Texas

Energy and Environment Reporting for Texas

EPA to Range Resources: Drill Away

Courtesy of Cathy McKenna via Flickr Creative Commons

A Range Resources oil rig across the street from a public park in Denton, TX.

The original version of this article, released on March 30, 2012, incorrectly attributed the following quote to an EPA press release: “In a press release today, the EPA stated that ‘multiple investigations into the claims showed no link between Range Resources’ operations and water contamination.’” The Texas Oil and Gas Association provided this quote in its own press release on 3/30/2012. The EPA did not issue a press release on 3/30/2012. We regret the error.

The Environmental Protection Agency (EPA) announced today its decision to drop charges filed against oil drilling company Range Resources for contaminating residential well water. The now-defunct charges stemmed from a Parker County couple’s claim back in August 2010 that Range Resources’ natural gas fracking wells polluted their water supply with methane. A press release issued by the Texas Oil and Gas Association (TXOGA) attributed the EPA’s decision to withdraw from the case to “multiple investigations into the claims [that] showed no link between Range Resources’ operations and water contamination.”

Industry representatives across the state greeted the EPA’s decision with enthusiastic approval.

Barry Smitherman, Chairman of the Texas Railroad Commission – which conducted its own geological investigation of the the Parker County wells – celebrated the announcement as “a vindication of the science-based processes at the Railroad Commission.” Smitherman underscored his remarks with the promise that he “will remain vigilant to ensure that the EPA uses the highest standards of science instead of making arbitrary regulations to President Obama’s anti-fossil fuel agenda.”

The Texas Oil and Gas Association praised the Railroad Commission’s investigation in its own press release, saying that the association is “encouraged that science appears to have prevailed in this instance at the Environmental Protection Agency.”

Despite the EPA’s withdrawal from the case, Range Resources isn’t completely off the hook. The drilling company agreed to conduct four sampling tests every three months over the course of the next year at each of the twenty private wells thought to have been polluted. They will begin surveying within thirty days of the EPA’s withdrawal from the case.

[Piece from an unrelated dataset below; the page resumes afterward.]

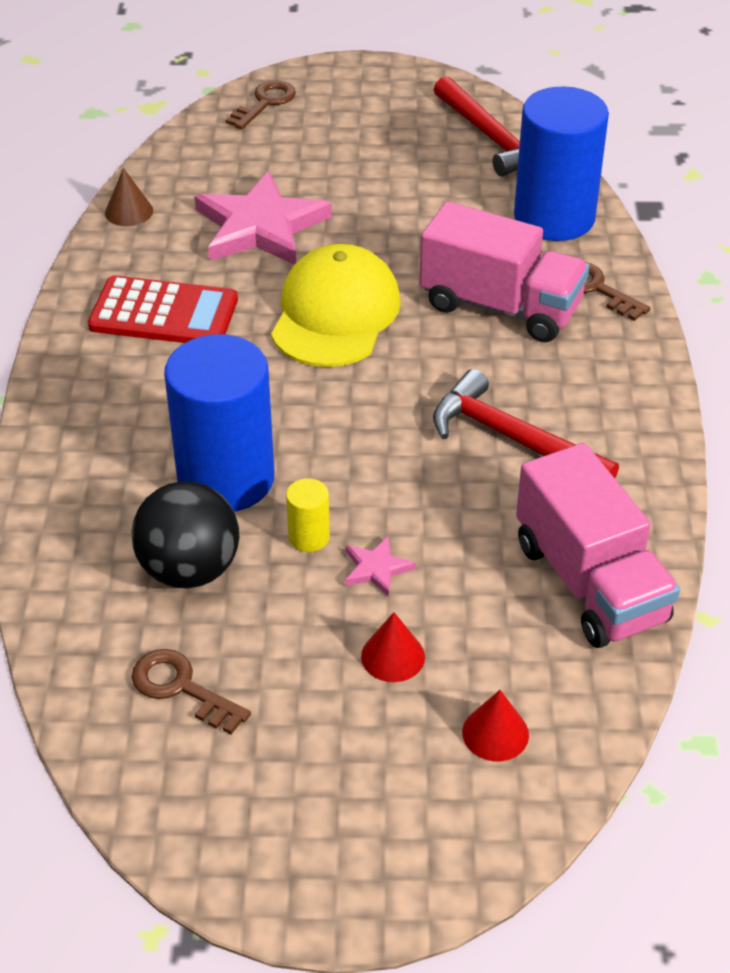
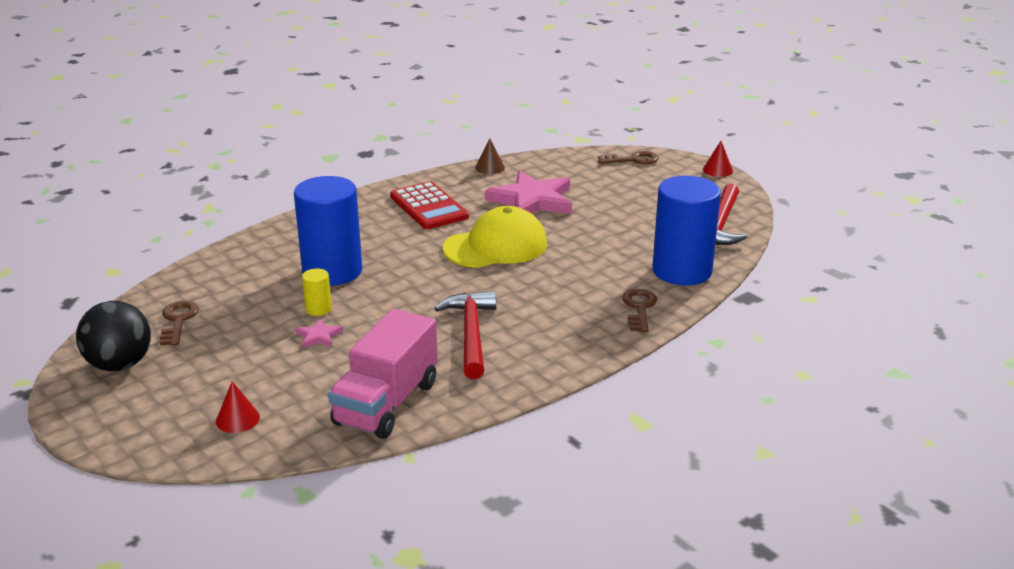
camera: 50 degrees right, 15 degrees down
(189, 570) = (258, 289): black ball -> black ball (120, 365)
(393, 656) = (261, 367): red cone -> red cone (717, 170)
(500, 306) = (576, 287): pink truck -> none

Today’s announcement marks the end of but one battle in a longstanding conflict between the Railroad Commission and the EPA that began with the Parker County water pollution case. Immediately after the suit was filed, the EPA ordered a “substantial endangerment order” against Range Resources, saying that their fracking had “caused or contributed to the contamination of at least two residential drinking water wells.” The Railroad Commission decided to spearhead their own investigation, and found no link between the fracking and water contamination. To this day, Range Resources maintains that the well was contaminated by a naturally-occurring shallow gas field in the area.

The couple’s suit was thrown out by a state district judge this past January.

Just a couple weeks after the case was dropped, the Texas Railroad Commission re-stoked flames when it requested in writing that the EPA re-classify a December 2011 draft report that linked fracking to water contamination in Wyoming. Instead of labeling it a “draft” report, the Texas Railroad Commission asked the EPA to call it a “highly influential scientific assessment,” a request also made by several Republican senators this past January.

Why did they want the new language? The commission said that under White House guidelines, if an investigation or report is “controversial or precedent-setting” then it is first released as a “highly influential scientific study” before becoming a “draft” report.

The commission claimed that the EPA’s Wyoming report “seems to be a repeat of the template EPA followed in the Range Resources case: first, make a ‘preliminary,’ unproven assertion that will be perceived by the media and the public as a condemnation of hydraulic fracturing, then quietly back away once the science has proved the assertions to be false.”

At the time, the Railroad Commission feared that the EPA investigation could be used as a pretext for federal regulation of fracking, which is currently overseen on the state level.

Yana Skorobogatov is an intern with StateImpact Texas.